I searched the forum and surprisingly found almost no commentary on the pros/cons of carbon versus titanium seat stays. In looking at some late model Litespeed frames, it seems that the majority's preference is for the full titanium frame. Are there also those who prefer some carbon in the rear triangle? Any particular reason?


----------



## Juanmoretime (Nov 24, 2001)

dboyles said:


> I searched the forum and surprisingly found almost no commentary on the pros/cons of carbon versus titanium seat stays. In looking at some late model Litespeed frames, it seems that the majority's preference is for the full titanium frame. Are there also those who prefer some carbon in the rear triangle? Any particular reason?


I prefer all titanium, why? It is better to weld alike material verses bonding dissimilar materials. There is a greater chance of failure and the carbon rear triangle does not really make the frame lighter or stiffer. Its a marketing ploy. You have to ask yourself why did Litespeed go back to all titanium farmes if the titanium/ carbon made such great frames? Maybe because it didn't?


----------



## dboyles (Aug 12, 2007)

Juanmoretime said:


> I prefer all titanium, why? It is better to weld alike material verses bonding dissimilar materials. There is a greater chance of failure and the carbon rear triangle does not really make the frame lighter or stiffer. Its a marketing ploy. You have to ask yourself why did Litespeed go back to all titanium farmes if the titanium/ carbon made such great frames? Maybe because it didn't?
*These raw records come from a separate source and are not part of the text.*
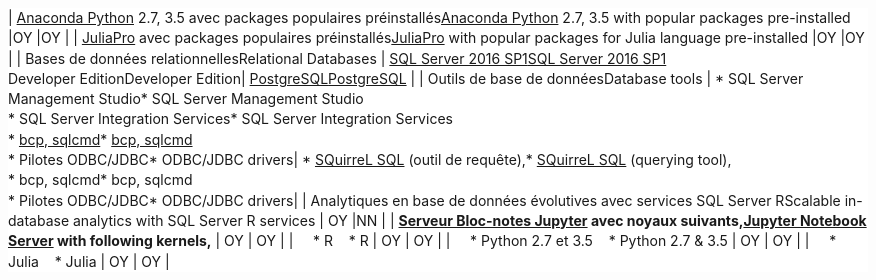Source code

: | <span data-ttu-id="06b30-167">[Anaconda Python](https://www.continuum.io/) 2.7, 3.5 avec packages populaires préinstallés</span><span class="sxs-lookup"><span data-stu-id="06b30-167">[Anaconda Python](https://www.continuum.io/) 2.7, 3.5 with popular packages pre-installed</span></span>    |<span data-ttu-id="06b30-168">O</span><span class="sxs-lookup"><span data-stu-id="06b30-168">Y</span></span>                      |<span data-ttu-id="06b30-169">O</span><span class="sxs-lookup"><span data-stu-id="06b30-169">Y</span></span>              |
| <span data-ttu-id="06b30-170">[JuliaPro](https://juliacomputing.com/products/juliapro.html) avec packages populaires préinstallés</span><span class="sxs-lookup"><span data-stu-id="06b30-170">[JuliaPro](https://juliacomputing.com/products/juliapro.html) with popular packages for Julia language pre-installed</span></span>                         |<span data-ttu-id="06b30-171">O</span><span class="sxs-lookup"><span data-stu-id="06b30-171">Y</span></span>                      |<span data-ttu-id="06b30-172">O</span><span class="sxs-lookup"><span data-stu-id="06b30-172">Y</span></span>              |
| <span data-ttu-id="06b30-173">Bases de données relationnelles</span><span class="sxs-lookup"><span data-stu-id="06b30-173">Relational Databases</span></span>                                                            | [<span data-ttu-id="06b30-174">SQL Server 2016 SP1</span><span class="sxs-lookup"><span data-stu-id="06b30-174">SQL Server 2016 SP1</span></span>](https://www.microsoft.com/sql-server/sql-server-2016) <br/> <span data-ttu-id="06b30-175">Developer Edition</span><span class="sxs-lookup"><span data-stu-id="06b30-175">Developer Edition</span></span>| [<span data-ttu-id="06b30-176">PostgreSQL</span><span class="sxs-lookup"><span data-stu-id="06b30-176">PostgreSQL</span></span>](https://www.postgresql.org/) |
| <span data-ttu-id="06b30-177">Outils de base de données</span><span class="sxs-lookup"><span data-stu-id="06b30-177">Database tools</span></span>                                                       | <span data-ttu-id="06b30-178">* SQL Server Management Studio</span><span class="sxs-lookup"><span data-stu-id="06b30-178">* SQL Server Management Studio</span></span> <br/><span data-ttu-id="06b30-179">* SQL Server Integration Services</span><span class="sxs-lookup"><span data-stu-id="06b30-179">* SQL Server Integration Services</span></span><br/><span data-ttu-id="06b30-180">* [bcp, sqlcmd](https://docs.microsoft.com/sql/tools/command-prompt-utility-reference-database-engine)</span><span class="sxs-lookup"><span data-stu-id="06b30-180">* [bcp, sqlcmd](https://docs.microsoft.com/sql/tools/command-prompt-utility-reference-database-engine)</span></span><br /> <span data-ttu-id="06b30-181">* Pilotes ODBC/JDBC</span><span class="sxs-lookup"><span data-stu-id="06b30-181">* ODBC/JDBC drivers</span></span>| <span data-ttu-id="06b30-182">* [SQuirreL SQL](http://squirrel-sql.sourceforge.net/) (outil de requête),</span><span class="sxs-lookup"><span data-stu-id="06b30-182">* [SQuirreL SQL](http://squirrel-sql.sourceforge.net/) (querying tool),</span></span> <br /> <span data-ttu-id="06b30-183">* bcp, sqlcmd</span><span class="sxs-lookup"><span data-stu-id="06b30-183">* bcp, sqlcmd</span></span> <br /> <span data-ttu-id="06b30-184">* Pilotes ODBC/JDBC</span><span class="sxs-lookup"><span data-stu-id="06b30-184">* ODBC/JDBC drivers</span></span>|
| <span data-ttu-id="06b30-185">Analytiques en base de données évolutives avec services SQL Server R</span><span class="sxs-lookup"><span data-stu-id="06b30-185">Scalable in-database analytics with SQL Server R services</span></span> | <span data-ttu-id="06b30-186">O</span><span class="sxs-lookup"><span data-stu-id="06b30-186">Y</span></span>     |<span data-ttu-id="06b30-187">N</span><span class="sxs-lookup"><span data-stu-id="06b30-187">N</span></span>              |
| <span data-ttu-id="06b30-188">**[Serveur Bloc-notes Jupyter](http://jupyter.org/) avec noyaux suivants,**</span><span class="sxs-lookup"><span data-stu-id="06b30-188">**[Jupyter Notebook Server](http://jupyter.org/) with following kernels,**</span></span>                                  | <span data-ttu-id="06b30-189">O</span><span class="sxs-lookup"><span data-stu-id="06b30-189">Y</span></span>     | <span data-ttu-id="06b30-190">O</span><span class="sxs-lookup"><span data-stu-id="06b30-190">Y</span></span> |
|     <span data-ttu-id="06b30-191">&nbsp;&nbsp;&nbsp;&nbsp;* R</span><span class="sxs-lookup"><span data-stu-id="06b30-191">&nbsp;&nbsp;&nbsp;&nbsp;* R</span></span> | <span data-ttu-id="06b30-192">O</span><span class="sxs-lookup"><span data-stu-id="06b30-192">Y</span></span> | <span data-ttu-id="06b30-193">O</span><span class="sxs-lookup"><span data-stu-id="06b30-193">Y</span></span> |
|     <span data-ttu-id="06b30-194">&nbsp;&nbsp;&nbsp;&nbsp;* Python 2.7 et 3.5</span><span class="sxs-lookup"><span data-stu-id="06b30-194">&nbsp;&nbsp;&nbsp;&nbsp;* Python 2.7 & 3.5</span></span> | <span data-ttu-id="06b30-195">O</span><span class="sxs-lookup"><span data-stu-id="06b30-195">Y</span></span> | <span data-ttu-id="06b30-196">O</span><span class="sxs-lookup"><span data-stu-id="06b30-196">Y</span></span> |
|     <span data-ttu-id="06b30-197">&nbsp;&nbsp;&nbsp;&nbsp;* Julia</span><span class="sxs-lookup"><span data-stu-id="06b30-197">&nbsp;&nbsp;&nbsp;&nbsp;* Julia</span></span> | <span data-ttu-id="06b30-198">O</span><span class="sxs-lookup"><span data-stu-id="06b30-198">Y</span></span> | <span data-ttu-id="06b30-199">O</span><span class="sxs-lookup"><span data-stu-id="06b30-199">Y</span></span> |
That was my hypothesis as well.

Anybody who's tried both and prefers the carbon?


----------



## rmsmith (Feb 15, 2007)

I just went from a traditional 59-cm Tuscany to a compact 61-cm Siena with the carbon seat stay. First thing was a weight hit, added more than 3/4-lb. Bummer! However, the carbon seat stay rides real sweet over chip-seal. I am short in the legs and long in the torso, so the compact frame fits me better. Winter is not far away, so the serious mileage won't happen this season, but next year we'll see how well the carbon seat stay holds up!


----------



## dboyles (Aug 12, 2007)

Since I started this thread I figured I'd post a picture of the object of my question.
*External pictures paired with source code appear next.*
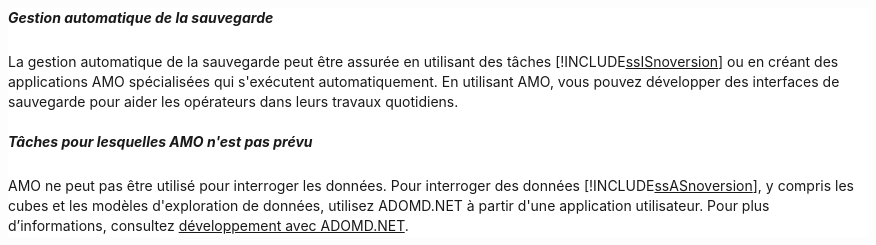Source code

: ##### <a name="automatic-backup-management"></a>Gestion automatique de la sauvegarde  
 La gestion automatique de la sauvegarde peut être assurée en utilisant des tâches [!INCLUDE[ssISnoversion](../../../includes/ssisnoversion-md.md)] ou en créant des applications AMO spécialisées qui s'exécutent automatiquement. En utilisant AMO, vous pouvez développer des interfaces de sauvegarde pour aider les opérateurs dans leurs travaux quotidiens.  
  
##### <a name="tasks-amo-is-not-intended-for"></a>Tâches pour lesquelles AMO n'est pas prévu  
 AMO ne peut pas être utilisé pour interroger les données. Pour interroger des données [!INCLUDE[ssASnoversion](../../../includes/ssasnoversion-md.md)], y compris les cubes et les modèles d'exploration de données, utilisez ADOMD.NET à partir d'une application utilisateur. Pour plus d’informations, consultez [développement avec ADOMD.NET](../../../analysis-services/multidimensional-models/adomd-net/developing-with-adomd-net.md).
It rides beautifully and is a lot of fun!


----------



## rmsmith (Feb 15, 2007)

dboyles said:


> It rides beautifully and is a lot of fun!
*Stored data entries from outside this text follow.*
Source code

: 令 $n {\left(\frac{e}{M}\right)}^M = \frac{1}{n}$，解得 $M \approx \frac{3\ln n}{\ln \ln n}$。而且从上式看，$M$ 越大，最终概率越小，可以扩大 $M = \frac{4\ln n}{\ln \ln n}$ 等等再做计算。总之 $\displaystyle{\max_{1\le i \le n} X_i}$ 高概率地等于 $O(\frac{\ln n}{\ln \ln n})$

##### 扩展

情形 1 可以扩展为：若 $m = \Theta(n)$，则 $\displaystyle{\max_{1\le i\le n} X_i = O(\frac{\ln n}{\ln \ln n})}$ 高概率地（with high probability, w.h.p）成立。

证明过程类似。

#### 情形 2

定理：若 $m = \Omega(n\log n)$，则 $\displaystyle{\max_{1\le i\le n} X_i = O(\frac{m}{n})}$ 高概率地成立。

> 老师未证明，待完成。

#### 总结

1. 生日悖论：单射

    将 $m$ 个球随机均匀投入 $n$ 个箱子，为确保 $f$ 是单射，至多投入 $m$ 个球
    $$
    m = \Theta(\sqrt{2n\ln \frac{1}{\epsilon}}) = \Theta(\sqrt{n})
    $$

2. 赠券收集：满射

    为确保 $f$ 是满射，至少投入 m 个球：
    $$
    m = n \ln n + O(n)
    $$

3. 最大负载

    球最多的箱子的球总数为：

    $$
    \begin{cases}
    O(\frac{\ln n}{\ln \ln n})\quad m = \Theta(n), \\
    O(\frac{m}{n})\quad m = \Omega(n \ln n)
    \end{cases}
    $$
That's a great looking bike. I'm still trying to get used to the looks of the compact Siena frame design after years of the horizontal top tube. However, the compact frame definately fits my body better. Thanks for the photo!


----------



## jhamlin38 (Oct 29, 2005)

*carbon rear*

I have a deda 16.5 steel frameset with carbon seatstays, and its a phenomenal ride. I'm looking into ti also. FWIW, I think it takes a faint hint of road buzz out of the ride.
On another note. How'd you get the conti's mounted on those Neuvations? I don't mean to change topic, but I returned three sets of clinchers, unable to get them on the rim. I'm no wimp, either.
Very nice looking rig.


----------



## dboyles (Aug 12, 2007)

Thanks for the input and the compliment.

Getting the Gatorskins on the Neuvations wasn't easy but wasn't impossible either. They had been mounted on a different set of wheels previously so that may have helped. If I remember correctly I did have to employ the use of _two_ tire irons and it took a good 5 minutes/wheel, but they went on.


----------



## sunnyside (Jun 5, 2007)

Nice bike! enjoy it.


----------